- Task to carry out -
In the listing below, reproduce word for word the lines from the one containing "Data pro NGC 5557" through the one containing "Paulistanos enfrentam filas para tomar", including both. Leave the pictures out.

----

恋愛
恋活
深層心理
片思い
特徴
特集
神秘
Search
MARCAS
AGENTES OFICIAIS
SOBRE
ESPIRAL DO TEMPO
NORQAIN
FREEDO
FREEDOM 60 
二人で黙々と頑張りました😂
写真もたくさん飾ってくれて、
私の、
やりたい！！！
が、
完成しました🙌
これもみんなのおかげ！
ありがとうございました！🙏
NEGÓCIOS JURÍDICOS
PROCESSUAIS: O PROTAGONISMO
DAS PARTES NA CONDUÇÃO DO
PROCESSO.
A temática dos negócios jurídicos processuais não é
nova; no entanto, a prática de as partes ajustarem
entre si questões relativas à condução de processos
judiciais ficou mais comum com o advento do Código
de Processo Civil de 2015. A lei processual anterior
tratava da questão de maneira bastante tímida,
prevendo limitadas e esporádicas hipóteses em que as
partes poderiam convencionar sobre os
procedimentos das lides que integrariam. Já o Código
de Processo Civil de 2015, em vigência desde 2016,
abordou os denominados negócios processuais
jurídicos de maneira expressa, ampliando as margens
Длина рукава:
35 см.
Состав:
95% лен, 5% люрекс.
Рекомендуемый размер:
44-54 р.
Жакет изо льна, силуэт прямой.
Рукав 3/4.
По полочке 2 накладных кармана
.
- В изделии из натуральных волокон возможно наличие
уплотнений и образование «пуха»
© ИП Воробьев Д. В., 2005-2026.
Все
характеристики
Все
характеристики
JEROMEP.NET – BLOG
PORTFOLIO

----

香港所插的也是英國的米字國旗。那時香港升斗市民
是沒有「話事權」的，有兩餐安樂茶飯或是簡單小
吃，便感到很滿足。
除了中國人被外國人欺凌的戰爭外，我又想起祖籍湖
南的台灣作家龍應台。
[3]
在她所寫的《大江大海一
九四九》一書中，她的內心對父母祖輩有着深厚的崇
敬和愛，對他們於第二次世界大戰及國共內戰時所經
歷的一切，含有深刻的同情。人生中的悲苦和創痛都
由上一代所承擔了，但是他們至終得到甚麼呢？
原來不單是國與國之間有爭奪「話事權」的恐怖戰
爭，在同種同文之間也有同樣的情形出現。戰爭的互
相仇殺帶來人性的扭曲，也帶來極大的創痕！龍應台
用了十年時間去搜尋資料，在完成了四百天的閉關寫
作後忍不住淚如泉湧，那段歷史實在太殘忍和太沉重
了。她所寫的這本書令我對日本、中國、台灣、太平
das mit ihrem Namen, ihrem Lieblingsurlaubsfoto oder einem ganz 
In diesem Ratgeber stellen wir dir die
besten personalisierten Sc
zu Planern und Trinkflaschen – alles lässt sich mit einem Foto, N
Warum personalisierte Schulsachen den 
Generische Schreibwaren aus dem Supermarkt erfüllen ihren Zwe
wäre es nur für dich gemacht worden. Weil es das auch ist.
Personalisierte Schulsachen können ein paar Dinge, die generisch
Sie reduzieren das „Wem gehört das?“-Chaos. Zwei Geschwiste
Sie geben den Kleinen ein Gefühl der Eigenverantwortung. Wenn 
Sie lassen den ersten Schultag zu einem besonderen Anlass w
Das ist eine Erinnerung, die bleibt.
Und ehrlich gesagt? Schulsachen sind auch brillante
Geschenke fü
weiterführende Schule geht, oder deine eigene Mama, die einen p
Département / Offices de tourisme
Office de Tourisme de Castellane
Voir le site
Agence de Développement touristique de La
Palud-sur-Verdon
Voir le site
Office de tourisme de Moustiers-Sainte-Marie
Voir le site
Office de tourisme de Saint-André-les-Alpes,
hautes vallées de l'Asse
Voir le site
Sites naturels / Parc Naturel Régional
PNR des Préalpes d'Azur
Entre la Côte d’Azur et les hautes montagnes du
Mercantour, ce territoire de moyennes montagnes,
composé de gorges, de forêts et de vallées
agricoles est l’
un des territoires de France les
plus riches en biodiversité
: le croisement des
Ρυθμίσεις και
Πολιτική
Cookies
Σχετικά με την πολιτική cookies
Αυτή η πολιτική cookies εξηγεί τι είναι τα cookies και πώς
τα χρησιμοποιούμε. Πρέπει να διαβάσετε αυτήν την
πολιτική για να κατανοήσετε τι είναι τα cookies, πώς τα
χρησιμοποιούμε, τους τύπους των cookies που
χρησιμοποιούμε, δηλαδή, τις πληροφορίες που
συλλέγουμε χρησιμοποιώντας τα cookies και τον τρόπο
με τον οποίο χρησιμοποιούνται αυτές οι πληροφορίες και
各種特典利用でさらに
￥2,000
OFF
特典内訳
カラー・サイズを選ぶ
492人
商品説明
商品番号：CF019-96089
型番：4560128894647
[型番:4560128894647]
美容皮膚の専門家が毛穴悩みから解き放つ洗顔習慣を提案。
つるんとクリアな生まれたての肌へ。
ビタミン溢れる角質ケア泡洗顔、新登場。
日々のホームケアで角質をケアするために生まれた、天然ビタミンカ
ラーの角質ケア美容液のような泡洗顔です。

----

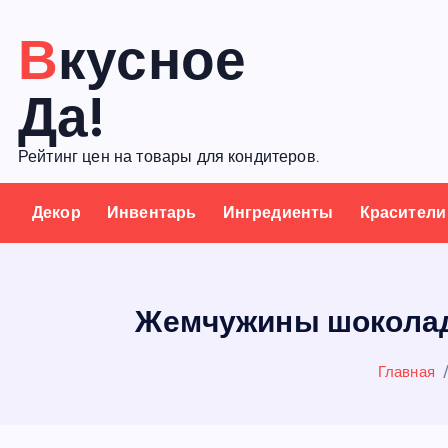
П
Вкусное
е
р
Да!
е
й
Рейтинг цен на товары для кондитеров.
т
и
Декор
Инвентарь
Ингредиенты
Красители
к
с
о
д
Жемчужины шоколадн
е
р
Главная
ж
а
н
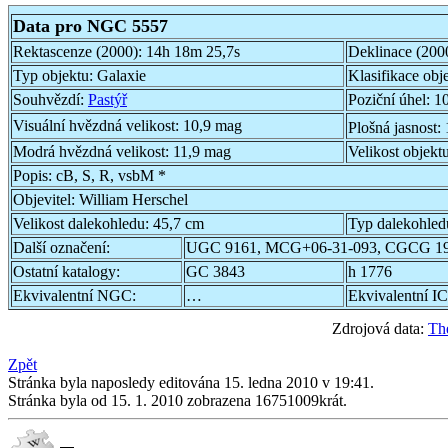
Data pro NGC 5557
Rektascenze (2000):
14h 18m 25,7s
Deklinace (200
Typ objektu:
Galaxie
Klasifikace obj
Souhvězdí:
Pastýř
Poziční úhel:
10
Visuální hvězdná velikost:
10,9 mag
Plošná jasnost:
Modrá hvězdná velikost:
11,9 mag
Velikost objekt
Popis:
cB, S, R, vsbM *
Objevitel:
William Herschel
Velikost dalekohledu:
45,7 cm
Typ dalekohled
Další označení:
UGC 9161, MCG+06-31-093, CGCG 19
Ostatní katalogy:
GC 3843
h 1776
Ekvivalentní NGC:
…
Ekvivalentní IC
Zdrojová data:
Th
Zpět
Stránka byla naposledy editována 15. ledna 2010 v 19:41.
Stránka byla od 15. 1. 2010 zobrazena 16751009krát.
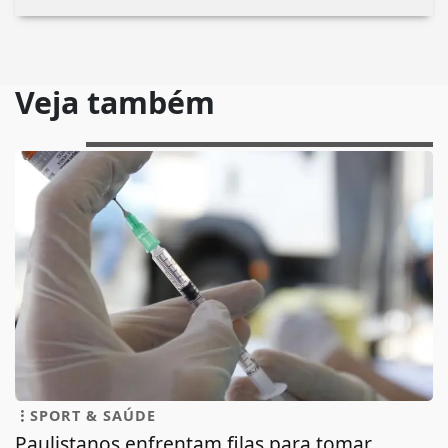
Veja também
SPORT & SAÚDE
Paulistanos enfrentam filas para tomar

----

- Answer for the task -
Data pro NGC 5557
Rektascenze (2000):
14h 18m 25,7s
Deklinace (200
Typ objektu:
Galaxie
Klasifikace obj
Souhvězdí:
Pastýř
Poziční úhel:
10
Visuální hvězdná velikost:
10,9 mag
Plošná jasnost:
Modrá hvězdná velikost:
11,9 mag
Velikost objekt
Popis:
cB, S, R, vsbM *
Objevitel:
William Herschel
Velikost dalekohledu:
45,7 cm
Typ dalekohled
Další označení:
UGC 9161, MCG+06-31-093, CGCG 19
Ostatní katalogy:
GC 3843
h 1776
Ekvivalentní NGC:
…
Ekvivalentní IC
Zdrojová data:
Th
Zpět
Stránka byla naposledy editována 15. ledna 2010 v 19:41.
Stránka byla od 15. 1. 2010 zobrazena 16751009krát.
Veja também
SPORT & SAÚDE
Paulistanos enfrentam filas para tomar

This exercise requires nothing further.